What you have to do: Copy, in full, each line of the material that holds the word "Relevante".

Records for processing:
_____
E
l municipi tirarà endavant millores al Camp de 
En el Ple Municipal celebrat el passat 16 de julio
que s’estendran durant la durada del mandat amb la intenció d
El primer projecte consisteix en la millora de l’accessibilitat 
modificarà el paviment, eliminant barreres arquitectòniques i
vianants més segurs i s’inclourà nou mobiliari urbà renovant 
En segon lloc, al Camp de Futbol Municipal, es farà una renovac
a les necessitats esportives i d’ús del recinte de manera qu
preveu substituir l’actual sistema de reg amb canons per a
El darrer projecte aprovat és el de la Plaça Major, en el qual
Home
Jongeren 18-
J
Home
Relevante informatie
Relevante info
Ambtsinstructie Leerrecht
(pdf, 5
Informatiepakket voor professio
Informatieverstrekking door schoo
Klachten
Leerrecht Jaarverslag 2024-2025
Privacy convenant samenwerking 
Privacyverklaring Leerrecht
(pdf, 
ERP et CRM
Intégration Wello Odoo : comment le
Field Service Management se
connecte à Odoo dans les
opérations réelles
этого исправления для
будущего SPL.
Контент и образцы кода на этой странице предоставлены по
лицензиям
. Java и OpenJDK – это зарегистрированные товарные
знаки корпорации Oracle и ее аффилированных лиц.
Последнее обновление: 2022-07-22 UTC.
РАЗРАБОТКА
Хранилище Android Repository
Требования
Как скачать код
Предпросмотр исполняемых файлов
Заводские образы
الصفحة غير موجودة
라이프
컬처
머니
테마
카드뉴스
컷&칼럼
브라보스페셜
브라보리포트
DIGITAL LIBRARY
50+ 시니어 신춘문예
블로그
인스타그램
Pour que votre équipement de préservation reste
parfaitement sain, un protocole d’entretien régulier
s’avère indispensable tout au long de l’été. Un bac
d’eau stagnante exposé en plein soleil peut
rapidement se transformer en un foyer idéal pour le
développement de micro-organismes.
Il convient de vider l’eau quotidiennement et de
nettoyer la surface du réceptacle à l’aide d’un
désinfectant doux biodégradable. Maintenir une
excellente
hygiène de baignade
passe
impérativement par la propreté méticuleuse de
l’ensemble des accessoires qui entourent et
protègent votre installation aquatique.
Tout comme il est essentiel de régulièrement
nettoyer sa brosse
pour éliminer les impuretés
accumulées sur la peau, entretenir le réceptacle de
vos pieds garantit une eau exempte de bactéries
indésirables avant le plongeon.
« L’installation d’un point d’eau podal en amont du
_____
Result of the exercise:
Relevante informatie
Relevante info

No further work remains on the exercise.